Contestados 60 requerimentos em Terras Indígenas
Um grupo de organizações indígenas contesta, na Justiça, 60 processos ativos na Agência Nacional de Mineração (ANM) que têm como meta a exploração de ouro em terras do médio e alto rio Negro. Segundo as organizações, caso os projetos avancem, podem impactar mais de 45 mil indígenas, de acordo com documento da Federação das Organizações Indígenas do Rio Negro (Foirn), protocolado em julho na Justiça Federal no Amazonas. A petição tem como base um levantamento do Instituto Socioambiental (ISA).
A região do alto e médio rio Negro é conhecida como Cabeça do Cachorro e engloba indígenas de 23 etnias, que convivem em 750 comunidades de nove terras indígenas, nas imediações de São Gabriel da Cachoeira, Santa Isabel do Rio Negro e Barcelos. Os 60 requerimentos ativos na ANM buscam autorizações para pesquisa e exploração de ouro em áreas que somam 149 mil hectares, quase o tamanho da cidade de São Paulo. A manutenção destes processos ativos contraria decisões da Justiça Federal no Amazonas, que já determinou a invalidação dos mesmos diante da ilegalidade da exploração de ouro e outros minérios em áreas de terras indígenas.
Dos 60 pedidos da ANM, 25 foram protocolados no governo Jair Bolsonaro, à espera de regulamentação. Caso sejam levados em consideração outros processos de exploração mineral, referentes a estanho, cassiterita, nióbio, cascalho e areia, o número de requerimentos ativos chega a 77.
O ministro do GSI (Gabinete de Segurança Institucional), general Augusto Heleno, autorizou o avanço de sete projetos de exploração de ouro na região da Cabeça do Cachorro, que somam 12,7 mil hectares e estão em trechos e ilhas do rio Negro que cortam duas terras indígenas, onde vivem povos de 11 etnias.
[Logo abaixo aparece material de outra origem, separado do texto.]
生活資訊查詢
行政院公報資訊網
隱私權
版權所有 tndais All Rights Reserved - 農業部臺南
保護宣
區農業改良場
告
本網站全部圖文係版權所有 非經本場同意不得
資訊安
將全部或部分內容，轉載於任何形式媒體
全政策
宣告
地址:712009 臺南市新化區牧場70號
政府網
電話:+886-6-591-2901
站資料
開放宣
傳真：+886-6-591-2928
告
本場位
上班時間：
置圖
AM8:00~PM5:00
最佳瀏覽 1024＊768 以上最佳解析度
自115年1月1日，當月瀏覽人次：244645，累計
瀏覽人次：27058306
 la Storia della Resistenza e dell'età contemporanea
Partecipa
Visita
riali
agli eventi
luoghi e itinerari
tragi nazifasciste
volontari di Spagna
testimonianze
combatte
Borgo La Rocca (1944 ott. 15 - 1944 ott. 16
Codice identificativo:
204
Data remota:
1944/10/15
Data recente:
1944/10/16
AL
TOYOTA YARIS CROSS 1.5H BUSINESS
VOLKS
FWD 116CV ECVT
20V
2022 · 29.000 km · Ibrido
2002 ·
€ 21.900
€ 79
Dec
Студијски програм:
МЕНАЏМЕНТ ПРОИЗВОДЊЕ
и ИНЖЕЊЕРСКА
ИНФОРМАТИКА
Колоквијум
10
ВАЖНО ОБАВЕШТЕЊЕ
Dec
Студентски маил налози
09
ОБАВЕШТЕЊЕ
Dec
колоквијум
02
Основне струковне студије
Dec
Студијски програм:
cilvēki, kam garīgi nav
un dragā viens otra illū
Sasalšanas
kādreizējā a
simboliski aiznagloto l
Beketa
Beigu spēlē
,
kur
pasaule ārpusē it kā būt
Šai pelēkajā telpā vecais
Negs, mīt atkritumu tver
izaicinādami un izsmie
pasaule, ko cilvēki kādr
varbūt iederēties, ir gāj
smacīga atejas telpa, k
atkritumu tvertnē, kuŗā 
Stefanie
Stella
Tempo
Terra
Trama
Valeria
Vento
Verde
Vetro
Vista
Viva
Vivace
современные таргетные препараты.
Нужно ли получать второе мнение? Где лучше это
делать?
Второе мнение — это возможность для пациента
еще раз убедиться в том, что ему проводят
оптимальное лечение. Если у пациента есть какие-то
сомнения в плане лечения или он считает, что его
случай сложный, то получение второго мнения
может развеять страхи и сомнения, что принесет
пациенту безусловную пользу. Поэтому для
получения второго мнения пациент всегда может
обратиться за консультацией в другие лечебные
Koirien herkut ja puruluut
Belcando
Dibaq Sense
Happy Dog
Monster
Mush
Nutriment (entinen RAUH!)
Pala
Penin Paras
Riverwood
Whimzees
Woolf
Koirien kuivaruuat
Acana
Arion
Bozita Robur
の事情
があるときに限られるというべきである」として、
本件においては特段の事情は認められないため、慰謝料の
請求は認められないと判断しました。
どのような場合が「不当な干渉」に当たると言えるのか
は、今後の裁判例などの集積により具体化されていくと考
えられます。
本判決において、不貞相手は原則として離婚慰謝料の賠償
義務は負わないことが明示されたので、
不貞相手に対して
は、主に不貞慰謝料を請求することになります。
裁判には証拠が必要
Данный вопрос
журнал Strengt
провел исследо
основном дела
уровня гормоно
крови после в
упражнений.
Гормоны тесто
O ministro do GSI é secretário-executivo do Conselho de Defesa Nacional, a quem cabe autorizar projetos de mineração na faixa de fronteira – até 150 km adentro. Depois da revelação, partidos e congressistas apresentaram pedidos ao STF (Supremo Tribunal Federal), PGR (Procuradoria-Geral da República), MPF (Ministério Público Federal) e Congresso para derrubar os atos de Heleno. O MPF passou a investigar as autorizações. Duas ações passaram a tramitar no STF. O ministro Heleno decidiu cancelar as medidas, diante da constatação por órgãos do governo de que os chamados assentimentos prévios liberaram projetos em áreas de terras indígenas.
As organizações levaram em conta os requerimentos ativos nas áreas das terras indígenas Jurubaxi-Téa, Rio Téa, Yanomami, Médio Rio Negro I, Médio Rio Negro II e Cué-Cué Marabitanas – um dos assentimentos prévios assinados por Heleno incidia sobre esta última. A região é um “mosaico de áreas ambientalmente protegidas”, segundo a petição da Foirn. Além das terras indígenas, a área inclui o Parque Nacional Pico da Neblina – também afetada pela autorização do ministro do GS I- e a Floresta Nacional do Amazonas. “É a maior região úmida do mundo”, cita o documento protocolado na Justiça. “O rio, além de ser fonte de recursos naturais para estes povos, compreende a dimensão da territorialidade ancestral dos indígenas que milenarmente ocupam a bacia do rio Negro”, afirma a Foirn na petição. “É, ainda, um local sagrado, que integra a cosmovisão indígena, sendo palco de diversos mitos de origens dos diferentes povos que habitam a região”.
O presidente da Foim, Marivelton Barroso, afirma que qualquer exploração minerária no rio Negro impacta as terras indígenas e os povos que moram nesses territórios. “Os mais afetados seremos nós. Não são o governo, as empresas, a sociedade urbana, mas a gente que está dentro do território. Não temos proteção do Estado, e o assédio acaba chegando às comunidades”, diz.